Wells Are Running Dry After Farms And Homes In Oregon Compete For Water
LEILA FADEL, HOST:
Along the Oregon-California border in the Klamath Basin, taps are running dry. Federal officials decided not to divert water from a lake to farmers and ranchers after a year with little rain or snow. From Jefferson Public Radio, April Ehrlich reports that now businesses and homes are competing for precious little groundwater.
APRIL EHRLICH, BYLINE: In a small residential town called Midland in southern Oregon, Terry Smith stands in her driveway with her neighbor's garden hose in hand. That's been her primary source of water since the well to her own home went dry.
TERRY SMITH: I keep thinking today is going to be the day when the tank gets filled. Today's going to be the day when the well gets drilled. But it isn't.
EHRLICH: Smith is waiting for emergency officials to fill her water storage tank. The water is being delivered in tankers normally used for delivering milk. She's also waiting for contractors to drill her well deeper in hopes of reaching water.
SMITH: I have no water. I can't take a bath. I can't clean my house. I can't cook. And now my well is probably not going to work. I've lived in this house for 30 years. This is our retirement.
EHRLICH: Most homes in rural parts of this region get their water from wells. Surrounding farmers and ranchers get their water from irrigation ditches that pull water from a lake. But for the first time ever, the Federal Government opted not to divert that lake water because water levels were too low and critically endangered fish species needed it. So now ag businesses are pulling water from underground, and that's causing almost 200 homes to go dry.
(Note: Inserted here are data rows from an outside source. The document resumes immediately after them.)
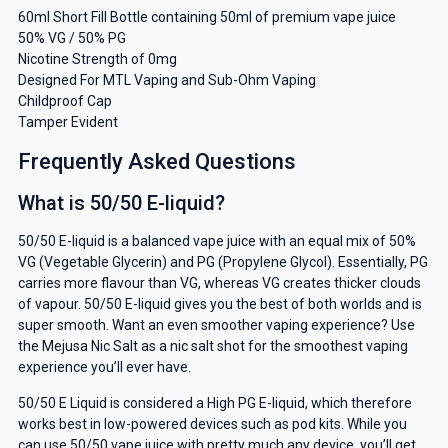
our deals and promotions.
60ml Short Fill Bottle containing 50ml of premium vape juice
50% VG / 50% PG
Nicotine Strength of 0mg
Designed For MTL Vaping and Sub-Ohm Vaping
Childproof Cap
Get 5% Off Now
Tamper Evident
Frequently Asked Questions
What is 50/50 E-liquid?
50/50 E-liquid is a balanced vape juice with an equal mix of 50%
VG (Vegetable Glycerin) and PG (Propylene Glycol). Essentially, PG
carries more flavour than VG, whereas VG creates thicker clouds
of vapour. 50/50 E-liquid gives you the best of both worlds and is
super smooth. Want an even smoother vaping experience? Use
the Mejusa Nic Salt as a nic salt shot for the smoothest vaping
experience you’ll ever have.
50/50 E Liquid is considered a High PG E-liquid, which therefore
works best in low-powered devices such as pod kits. While you
can use 50/50 vape juice with pretty much any device, you’ll get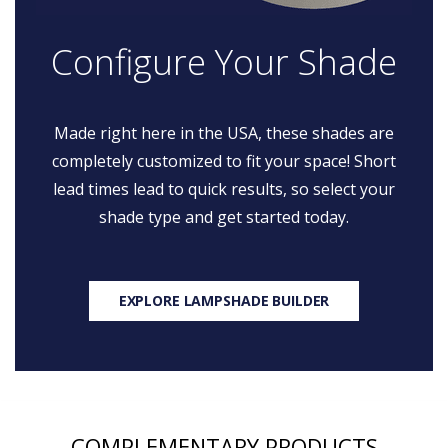
Configure Your Shade
Made right here in the USA, these shades are
completely customized to fit your space! Short
lead times lead to quick results, so select your
shade type and get started today.
EXPLORE LAMPSHADE BUILDER
COMPLEMENTARY PRODUCTS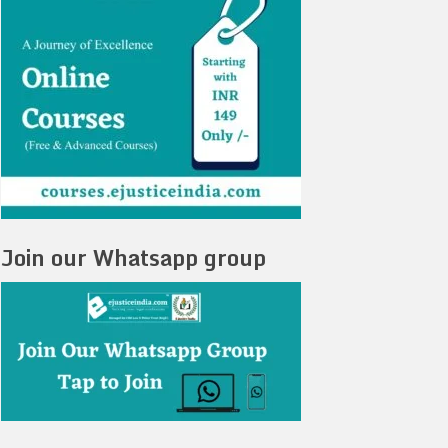
Join our Whatsapp group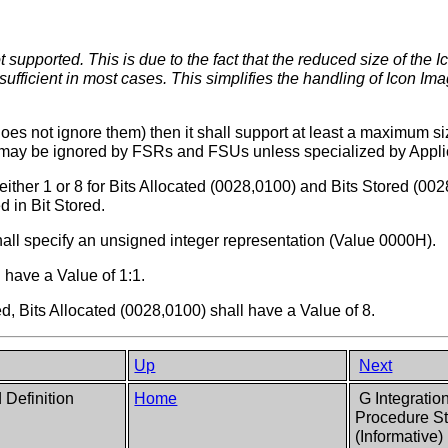
 supported. This is due to the fact that the reduced size of the 
sufficient in most cases. This simplifies the handling of Icon Im
does not ignore them) then it shall support at least a maximum s
4 may be ignored by FSRs and FSUs unless specialized by Applic
either 1 or 8 for Bits Allocated (0028,0100) and Bits Stored (00
d in Bit Stored.
all specify an unsigned integer representation (Value 0000H).
 have a Value of 1:1.
ed, Bits Allocated (0028,0100) shall have a Value of 8.
Up
Next
d Definition
Home
G Integratio
Procedure St
(Informative)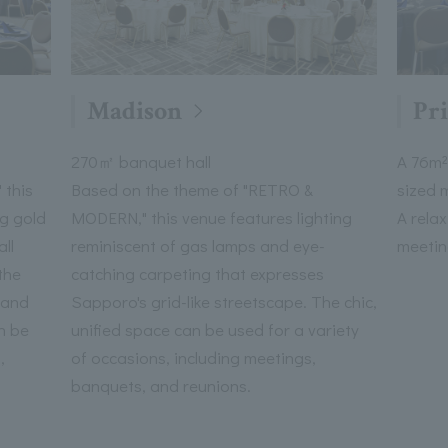
Madison
Pr
270㎡ banquet hall
A 76m²
 this
Based on the theme of "RETRO &
sized 
ng gold
MODERN," this venue features lighting
A rela
ll
reminiscent of gas lamps and eye-
meetin
the
catching carpeting that expresses
 and
Sapporo's grid-like streetscape. The chic,
n be
unified space can be used for a variety
,
of occasions, including meetings,
banquets, and reunions.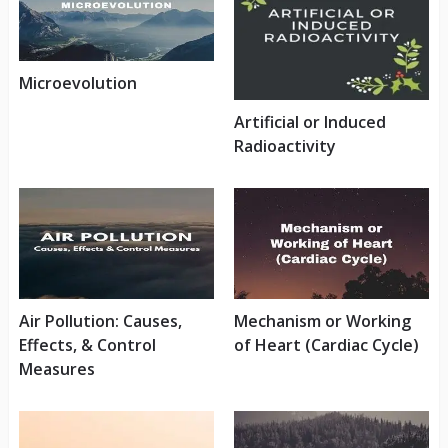
Microevolution
Artificial or Induced
Radioactivity
Air Pollution: Causes,
Mechanism or Working
Effects, & Control
of Heart (Cardiac Cycle)
Measures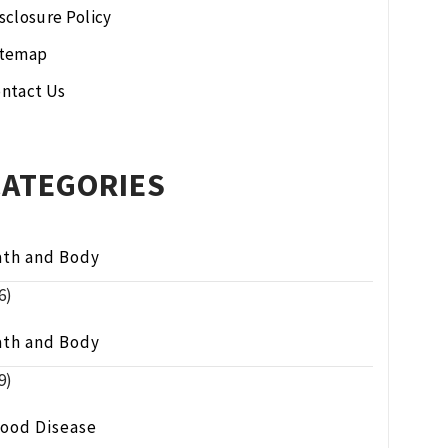
sclosure Policy
itemap
ntact Us
CATEGORIES
ath and Body
6)
ath and Body
9)
lood Disease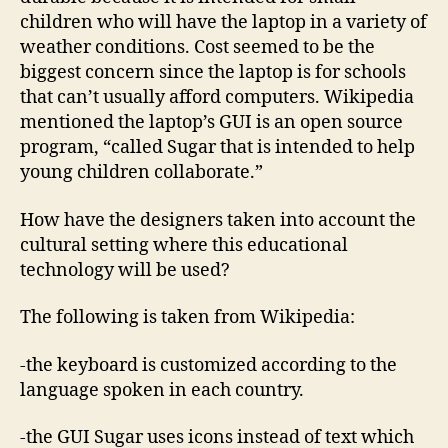
children who will have the laptop in a variety of
weather conditions. Cost seemed to be the
biggest concern since the laptop is for schools
that can’t usually afford computers. Wikipedia
mentioned the laptop’s GUI is an open source
program, “called Sugar that is intended to help
young children collaborate.”
How have the designers taken into account the
cultural setting where this educational
technology will be used?
The following is taken from Wikipedia:
-the keyboard is customized according to the
language spoken in each country.
-the GUI Sugar uses icons instead of text which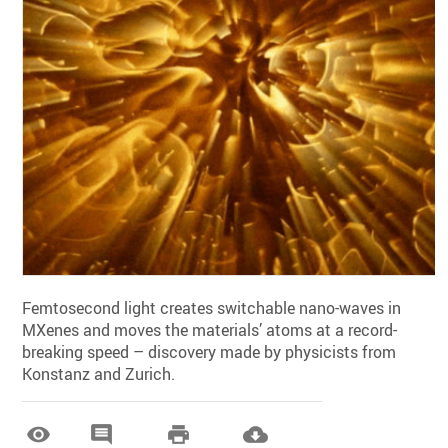
Femtosecond light creates switchable nano-waves in
MXenes and moves the materials’ atoms at a record-
breaking speed – discovery made by physicists from
Konstanz and Zurich.



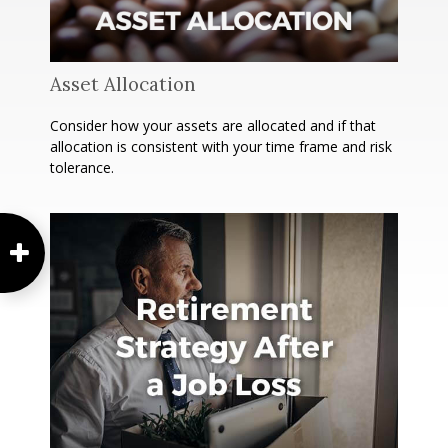
Asset Allocation
Consider how your assets are allocated and if that
allocation is consistent with your time frame and risk
tolerance.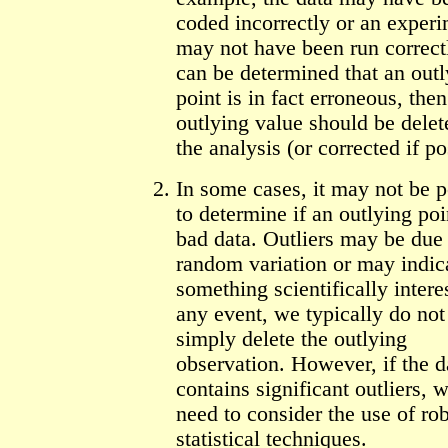
coded incorrectly or an exper
may not have been run correctly
can be determined that an outl
point is in fact erroneous, then
outlying value should be dele
the analysis (or corrected if po
In some cases, it may not be p
to determine if an outlying poi
bad data. Outliers may be due 
random variation or may indic
something scientifically intere
any event, we typically do not
simply delete the outlying
observation. However, if the d
contains significant outliers,
need to consider the use of ro
statistical techniques.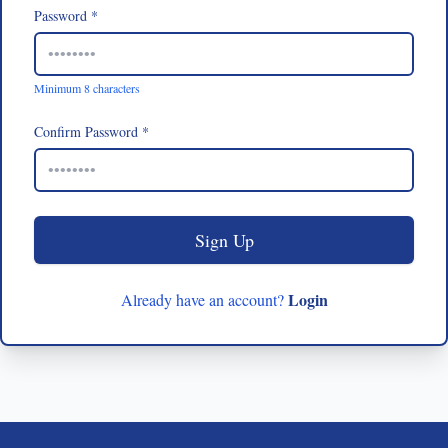
Password *
Minimum 8 characters
Confirm Password *
Sign Up
Login
Already have an account?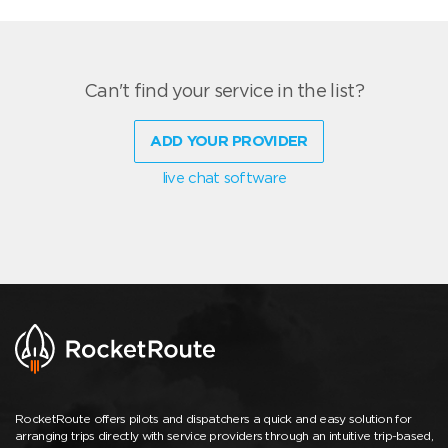
Can't find your service in the list?
ADD YOUR PROVIDER
live chat software
RocketRoute offers pilots and dispatchers a quick and easy solution for
arranging trips directly with service providers through an intuitive trip-based,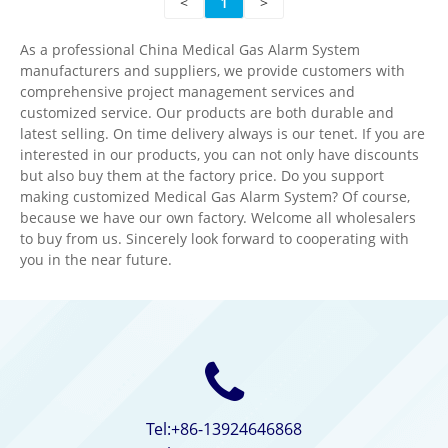
<
1
>
As a professional China Medical Gas Alarm System
manufacturers and suppliers, we provide customers with
comprehensive project management services and
customized service. Our products are both durable and
latest selling. On time delivery always is our tenet. If you are
interested in our products, you can not only have discounts
but also buy them at the factory price. Do you support
making customized Medical Gas Alarm System? Of course,
because we have our own factory. Welcome all wholesalers
to buy from us. Sincerely look forward to cooperating with
you in the near future.
Tel:+86-13924646868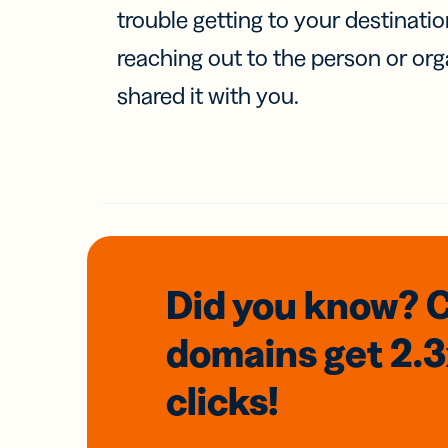
trouble getting to your destinati
reaching out to the person or org
shared it with you.
Did you know? 
domains
get 2.
clicks!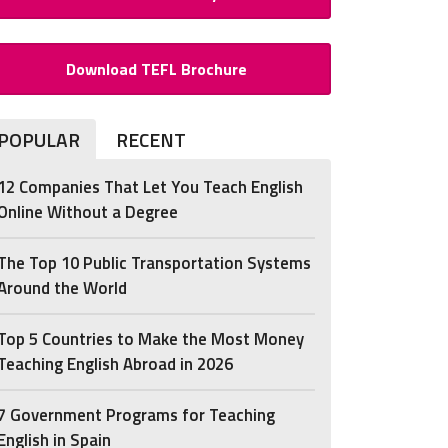
Download TEFL Brochure
POPULAR
RECENT
12 Companies That Let You Teach English
Online Without a Degree
The Top 10 Public Transportation Systems
Around the World
Top 5 Countries to Make the Most Money
Teaching English Abroad in 2026
7 Government Programs for Teaching
English in Spain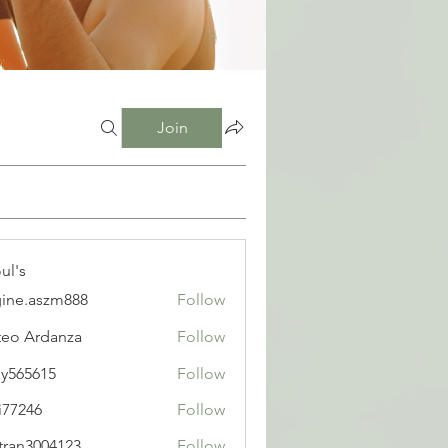
Join
ul's
ine.aszm888
Follow
aszm888
eo Ardanza
Follow
y565615
Follow
615
i77246
Follow
6
tran3004123
Follow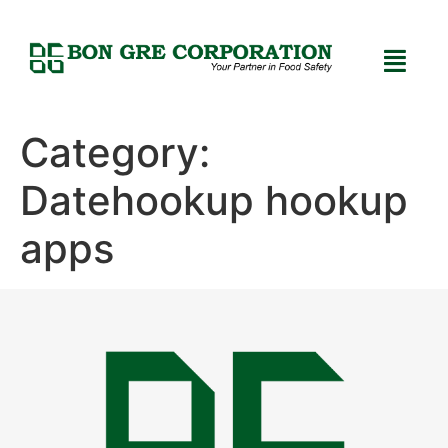
Category:
Datehookup hookup
apps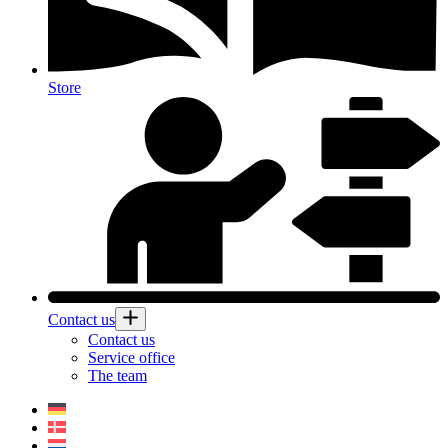
Store
Contact us
Contact us
Service office
The team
(SOUNDBITE OF TRUCK ALARM RINGING)
RYON FREEMAN: That's not the calmest thing in the world. But...
UNIDENTIFIED PERSON #1: It ain't odd.
UNIDENTIFIED PERSON #2: It's a work truck.
EHRLICH: Ryon Freeman services well pumps. That's the equipment within a well that extracts water from deep underground and pumps it into pipes for homes and businesses. Because of the sudden demand, pump servicers like Freeman don't have enough time to get to everyone.
FREEMAN: These are all people out of water. So there's one right there. There's another one.
EHRLICH: When this region got an official drought declaration from the state, farmers and ranchers could apply for emergency permits to pump water from underground. Ivan Gall with the Oregon Water Resources Department says his office has received more pumping requests than any other year.
IVAN GALL: And that big change in the pumping influence is largely what's impacting these wells.
EHRLICH: Squeezing what little water we can from underground year after year can have a cumulative impact on the aquifer system. It uses up the underground pools of fresh water that wells draw from faster than they can naturally refill from rain and snowfall.
GALL: The way that groundwater continues to be used on these really dry years, we're going to see a pretty big drop here. And we're probably not going to dig ourselves out of that hole.
EHRLICH: Gall says the Klamath Basin is getting hit hard by climate change. Increasingly hot and dry years means less snowpack, which means less water, both above and underground. And that's left businesses and homeowners competing for what's left.
JUSTIN GRANT: So this is my temporary setup.
EHRLICH: Justin Grant in Midland also had the well to his home run dry. And he has an irrigation well, where he's pumping groundwater for his crops and cattle.
GRANT: I think their quickest reaction is, why am I dry? You know, who took my water?
EHRLICH: He says this fight for water is turning neighbors against each other.
GRANT: It's real easy and real quick to just point the finger at the neighbor who has an irrigation well and who's trying to irrigate crops and, you know, keep their cattle alive.
EHRLICH: But with this struggle for water, Grant and a lot of people in the Klamath Basin are questioning how long its agricultural economy will survive.
For NPR News, I'm April Ehrlich in Ashland, Ore.